Cheating has and probably always will exist in academia, because it is part of the path of least resistance, but mass cheating should not. As an instructor you are in the position of power to make cheating a sub optimal route; you can add resistance to the path. I think students view cheating as an expected benefits versus expected costs problem. More formally a student will pretty much always cheat if “the expected benefits of cheating exceed the expected cost of cheating”. Mathematically this is “(Benefits of Cheating) (1-Probability of Cheating Hurting You) vs. (Costs of Cheating) (Probability of Cheating Hurting You)”. Luckily as an instructor you control all three variables. You can reduce the benefits of cheating by making assignments worth less points. You can increase the probability of cheating hurting students by looking harder for it and making the experience gained from your assignments critical to succeeding in your course. You can increase the cost of cheating by adding policies to your syllabus like “Cheating will cost you a zero on the assignment and an automatic letter grade deduction”. Obviously tinkering with these three variables has it’s pros and cons. For example lowering the weight of an assignment means students are less likely to do them in the first place. I leave the balancing act as an exercise to my readers ;).

Deadline Office Hours

A trend that I have noticed a lot is that courses tend to staff their resources in accordance to how close the deadline is. It’s just a well known observation that a student’s desire to work on their assignments is proportional to how close it is due. This means that the demand for office hours is highest on the day of the deadline. So the pragmatic solution is to staff more of your resources where the demand is highest. However I want to point out that you are pandering to procrastinators with this approach; you are rewarding this negative behavior. I once had an instructor who would not respond to any emails during the day of the deadline, however they were known for getting back to you within 2 minutes every other day. As a student I hated this, since from my perspective it meant that I had one less day to work on my assignment if I wanted my instructor’s help. As an instructor, I commend that action because they choose the hard right over the easy wrong.

Hashtable Exams

A term that I have coined among my coworkers is the term “hashtable exam”. A hashtable exam is one that essentially tests the student’s ability to memorize factoids and regurgitate them back. This is similar to how an actual hashtable is known for its ability to take a key-value pair and return the value given the key. Studying for these exams is essentially trying to hash as many key-value pairs where the key-value pair is a factoid. The key is the question type and the value is the multiple choice answer.

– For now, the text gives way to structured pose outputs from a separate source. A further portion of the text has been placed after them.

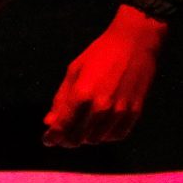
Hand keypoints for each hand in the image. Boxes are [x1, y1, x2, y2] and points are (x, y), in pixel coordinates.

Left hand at [42, 5, 167, 147]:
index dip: (52, 137)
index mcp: (82, 94)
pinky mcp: (135, 112)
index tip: (48, 140)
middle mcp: (101, 107)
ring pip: (96, 140)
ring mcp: (120, 112)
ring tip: (82, 127)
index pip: (62, 127)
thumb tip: (49, 122)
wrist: (134, 43)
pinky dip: (105, 136)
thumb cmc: (100, 53)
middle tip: (63, 134)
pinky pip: (117, 135)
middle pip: (78, 138)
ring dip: (86, 137)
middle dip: (67, 139)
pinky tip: (100, 127)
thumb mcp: (74, 71)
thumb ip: (61, 99)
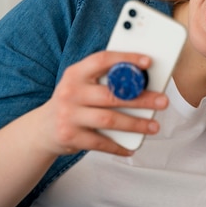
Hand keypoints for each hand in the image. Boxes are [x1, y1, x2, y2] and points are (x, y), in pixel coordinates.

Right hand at [36, 51, 167, 156]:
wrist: (42, 129)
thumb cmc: (74, 101)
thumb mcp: (82, 84)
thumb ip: (104, 79)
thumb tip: (142, 78)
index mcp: (75, 73)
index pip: (102, 60)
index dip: (126, 59)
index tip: (148, 62)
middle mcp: (70, 92)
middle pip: (112, 94)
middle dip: (141, 98)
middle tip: (162, 101)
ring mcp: (69, 115)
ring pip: (109, 119)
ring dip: (136, 124)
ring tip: (154, 126)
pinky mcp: (70, 136)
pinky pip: (101, 142)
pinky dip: (119, 146)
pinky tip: (132, 147)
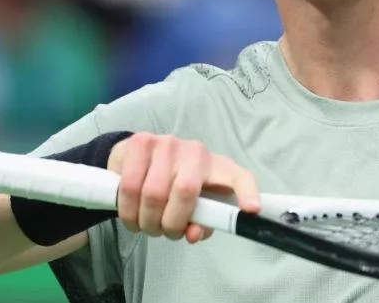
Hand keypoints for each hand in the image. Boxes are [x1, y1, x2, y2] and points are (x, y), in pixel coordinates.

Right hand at [107, 133, 259, 243]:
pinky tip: (130, 213)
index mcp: (219, 168)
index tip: (251, 210)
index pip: (240, 177)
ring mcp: (167, 143)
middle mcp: (196, 151)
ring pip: (152, 192)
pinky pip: (129, 185)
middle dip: (169, 224)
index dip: (248, 192)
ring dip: (145, 220)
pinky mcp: (139, 142)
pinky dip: (127, 210)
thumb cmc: (178, 183)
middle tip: (162, 232)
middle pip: (185, 192)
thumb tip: (193, 235)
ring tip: (146, 225)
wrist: (143, 156)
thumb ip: (200, 222)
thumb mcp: (196, 204)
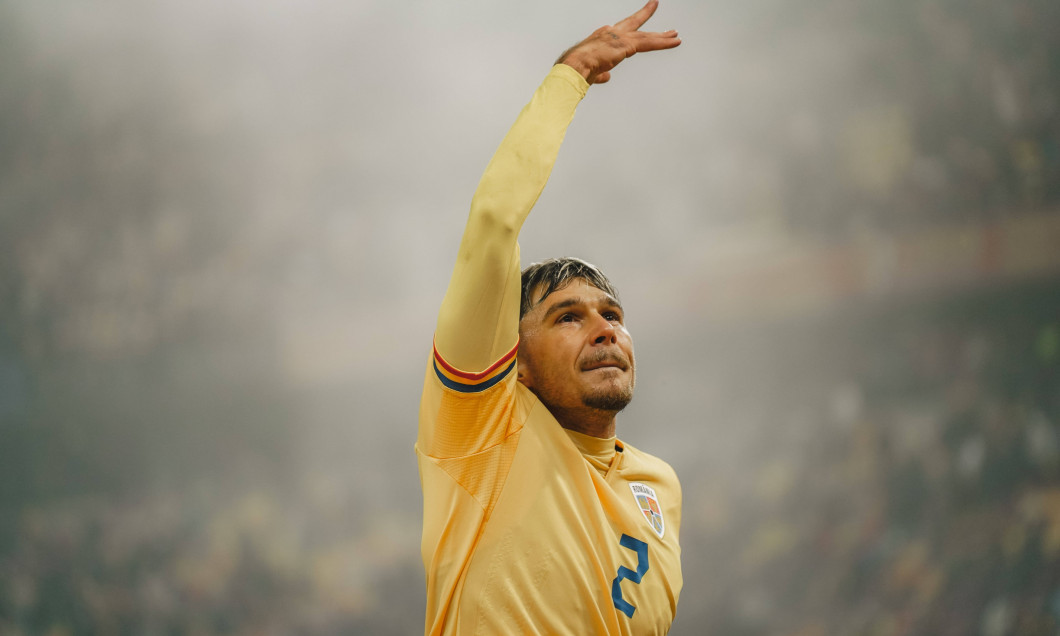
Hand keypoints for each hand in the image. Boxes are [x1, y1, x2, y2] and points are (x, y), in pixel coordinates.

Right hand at [556, 0, 680, 84]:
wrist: (574, 67)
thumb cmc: (577, 70)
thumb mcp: (592, 71)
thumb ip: (602, 73)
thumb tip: (606, 76)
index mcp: (602, 38)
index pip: (620, 31)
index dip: (630, 27)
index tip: (638, 21)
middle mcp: (611, 33)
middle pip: (634, 25)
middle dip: (646, 15)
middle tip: (654, 5)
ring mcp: (619, 37)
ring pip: (645, 36)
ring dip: (662, 36)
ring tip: (675, 35)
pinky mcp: (626, 44)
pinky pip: (649, 43)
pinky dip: (663, 43)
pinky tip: (674, 42)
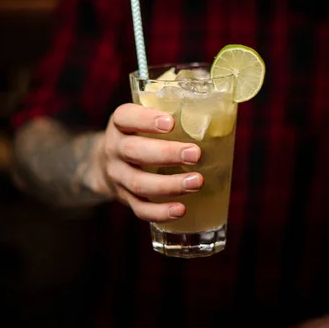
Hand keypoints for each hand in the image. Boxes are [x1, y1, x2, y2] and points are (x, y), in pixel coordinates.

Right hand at [92, 103, 202, 221]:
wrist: (106, 163)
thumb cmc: (141, 136)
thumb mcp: (146, 120)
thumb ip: (173, 115)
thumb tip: (222, 116)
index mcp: (120, 124)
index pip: (126, 117)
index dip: (146, 119)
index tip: (171, 122)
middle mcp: (114, 149)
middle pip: (133, 151)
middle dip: (166, 154)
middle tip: (196, 154)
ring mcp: (118, 176)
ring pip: (138, 183)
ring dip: (169, 185)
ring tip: (197, 182)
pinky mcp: (124, 198)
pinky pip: (140, 208)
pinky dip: (160, 212)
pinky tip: (181, 210)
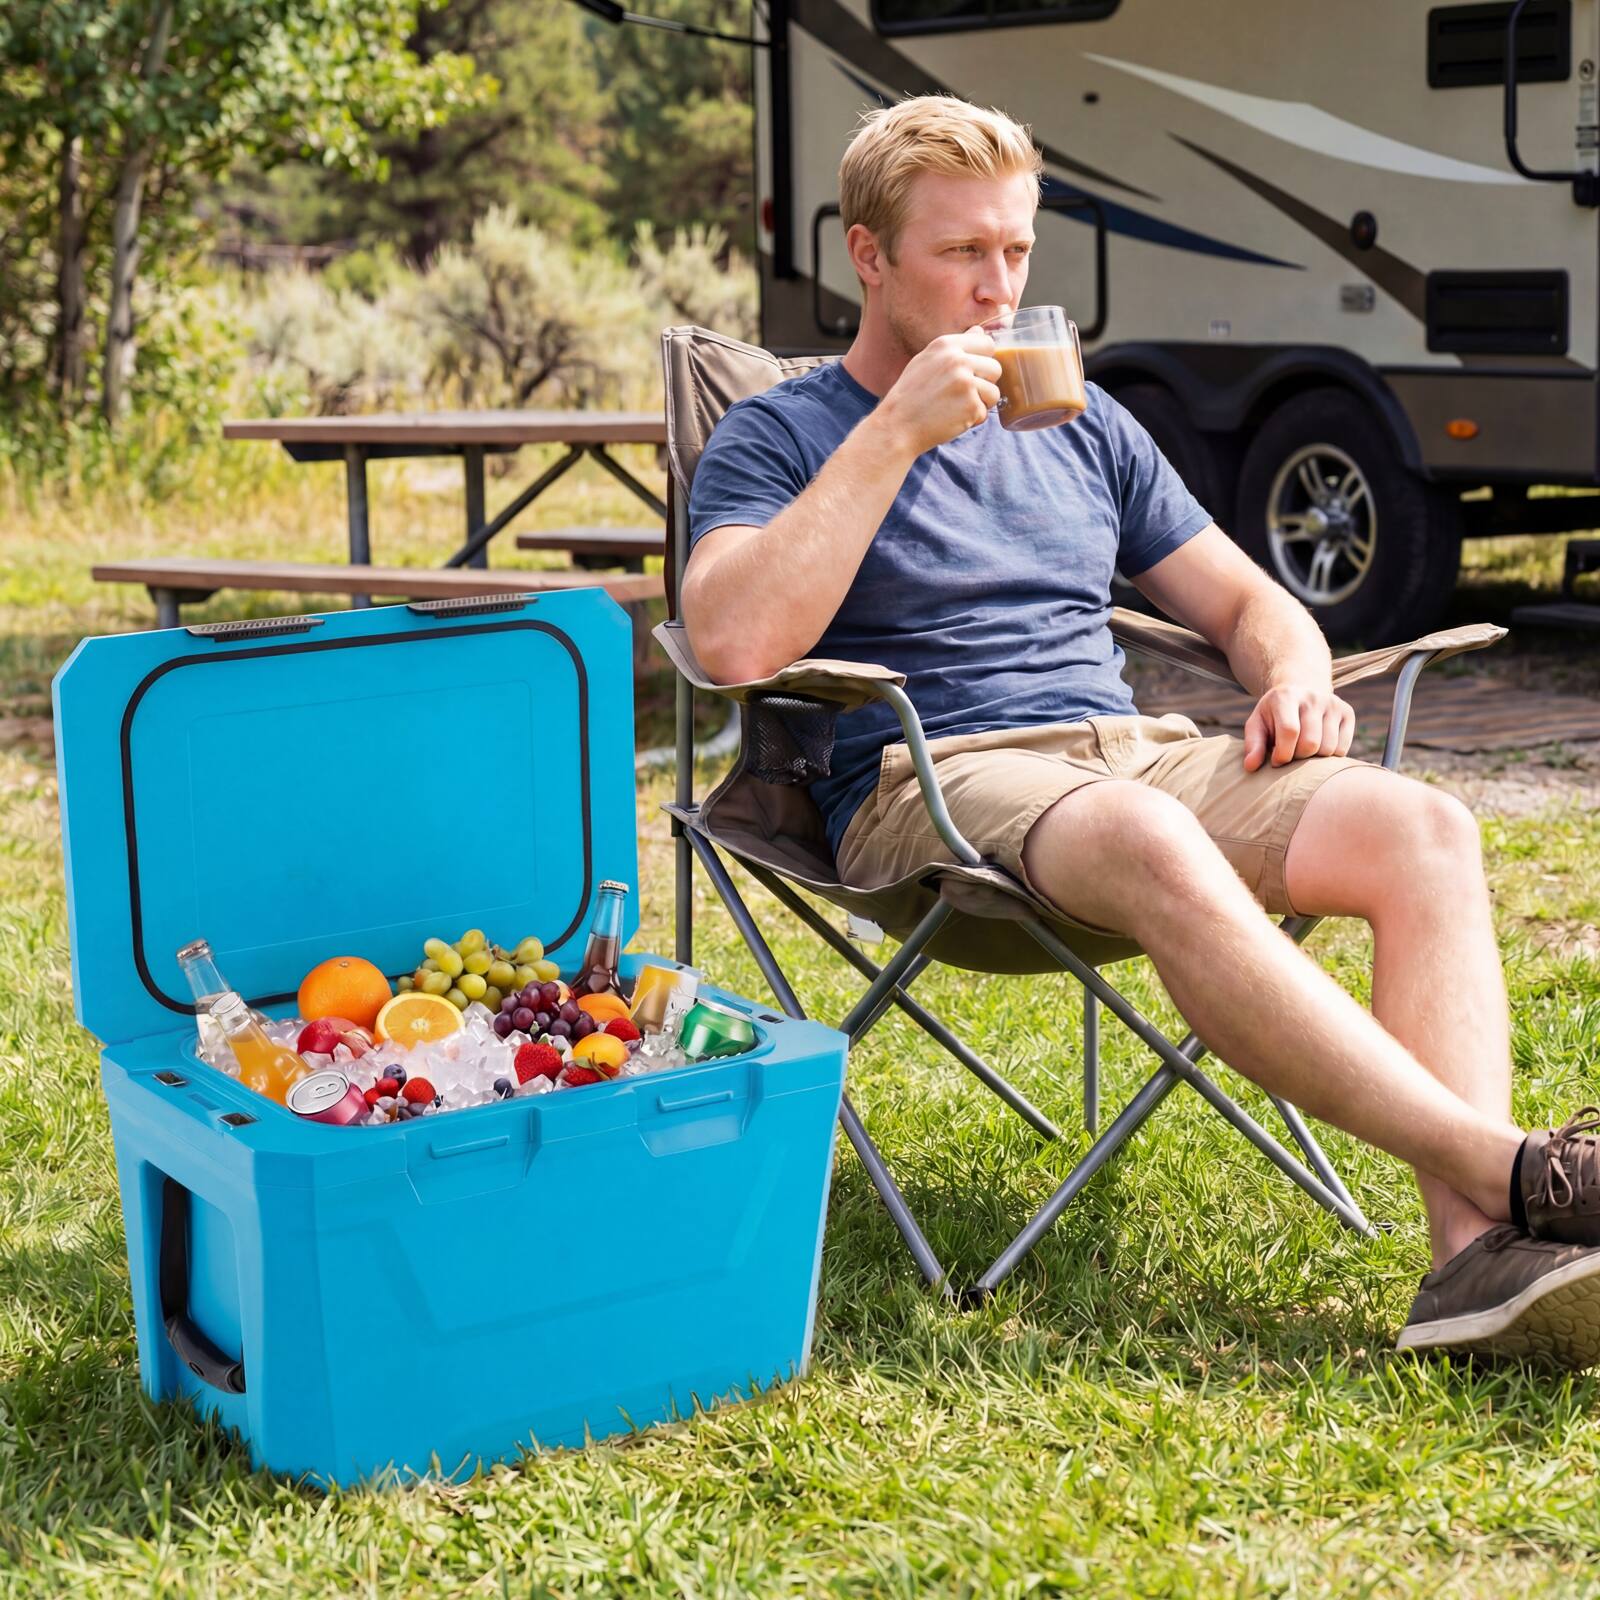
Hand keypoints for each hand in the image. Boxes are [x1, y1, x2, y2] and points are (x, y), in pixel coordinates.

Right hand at [877, 327, 1002, 455]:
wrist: (897, 426)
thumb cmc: (910, 396)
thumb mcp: (925, 360)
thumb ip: (954, 348)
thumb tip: (980, 331)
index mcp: (946, 345)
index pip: (987, 344)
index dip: (983, 361)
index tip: (970, 374)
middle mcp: (958, 360)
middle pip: (995, 368)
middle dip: (984, 384)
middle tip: (962, 396)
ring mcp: (966, 383)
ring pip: (994, 392)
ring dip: (980, 404)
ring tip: (956, 408)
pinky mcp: (971, 406)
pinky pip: (984, 413)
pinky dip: (971, 420)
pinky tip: (951, 419)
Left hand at [1242, 683, 1354, 770]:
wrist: (1300, 689)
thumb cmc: (1274, 714)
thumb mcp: (1257, 723)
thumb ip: (1253, 744)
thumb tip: (1250, 767)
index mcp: (1286, 697)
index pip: (1290, 731)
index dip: (1283, 754)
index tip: (1276, 761)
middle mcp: (1313, 697)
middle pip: (1311, 743)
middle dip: (1298, 758)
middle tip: (1290, 755)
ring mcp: (1333, 704)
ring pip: (1328, 749)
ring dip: (1314, 759)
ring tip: (1302, 750)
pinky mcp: (1348, 712)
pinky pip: (1342, 748)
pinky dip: (1329, 756)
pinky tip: (1317, 747)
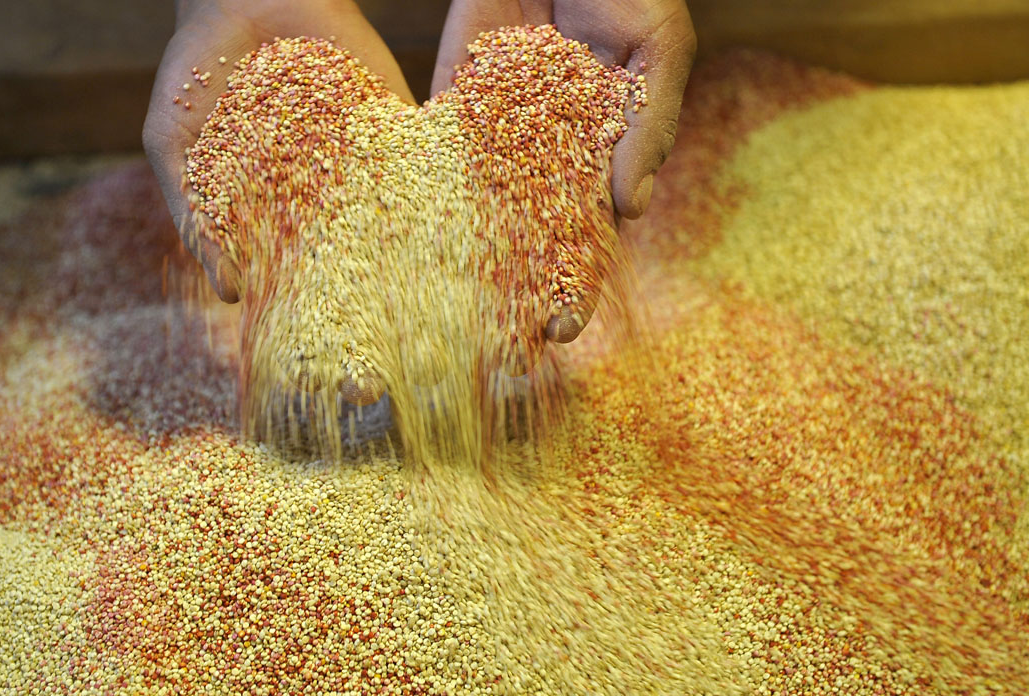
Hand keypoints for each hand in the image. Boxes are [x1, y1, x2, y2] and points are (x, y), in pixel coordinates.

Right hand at [143, 0, 414, 302]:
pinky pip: (411, 156)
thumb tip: (227, 294)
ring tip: (408, 289)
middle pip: (342, 242)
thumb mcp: (173, 142)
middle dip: (355, 278)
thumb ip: (193, 212)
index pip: (287, 257)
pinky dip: (427, 186)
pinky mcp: (386, 117)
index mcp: (269, 198)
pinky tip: (439, 224)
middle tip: (366, 322)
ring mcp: (354, 150)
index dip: (299, 291)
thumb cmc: (193, 68)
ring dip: (399, 247)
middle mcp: (317, 181)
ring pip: (382, 209)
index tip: (311, 330)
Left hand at [431, 0, 694, 343]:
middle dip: (513, 296)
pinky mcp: (452, 110)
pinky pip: (434, 164)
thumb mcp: (658, 46)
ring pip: (479, 217)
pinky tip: (400, 254)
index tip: (559, 330)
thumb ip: (650, 122)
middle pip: (529, 243)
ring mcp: (497, 138)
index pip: (589, 236)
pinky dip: (418, 208)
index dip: (576, 284)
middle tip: (493, 351)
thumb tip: (635, 210)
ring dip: (463, 271)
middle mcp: (548, 159)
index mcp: (603, 157)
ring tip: (442, 326)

My favorite example of this is my AP Physics C: Electricity and Magnetism exam. I didn’t know anything about Electricity OR Magnetism (It was only years later that I heard that the two are actually related). But I really wanted to get a 5 on the AP, since then I wouldn’t have to take it in college. I ended up taking every released AP Phys C: E&M exam in the past 30 years. I learned absolutely nothing. But when I got to the AP I saw that a lot of the multiple choice exams were recycled and the some of that constants looked familiar, so I picked those :). I got even luckier on the free response. I only worked out 3 practice questions and I memorized, which formulas to use. Those were the three that showed up on my actual exam. I eventually got the 5 and learned nothing, but that was only possible, since the exam was poorly made. As an instructor you have the ability to not give those type of exams. Giving exams that test understanding over knowledge is what keeps your students accountable for not taking the path of least resistance.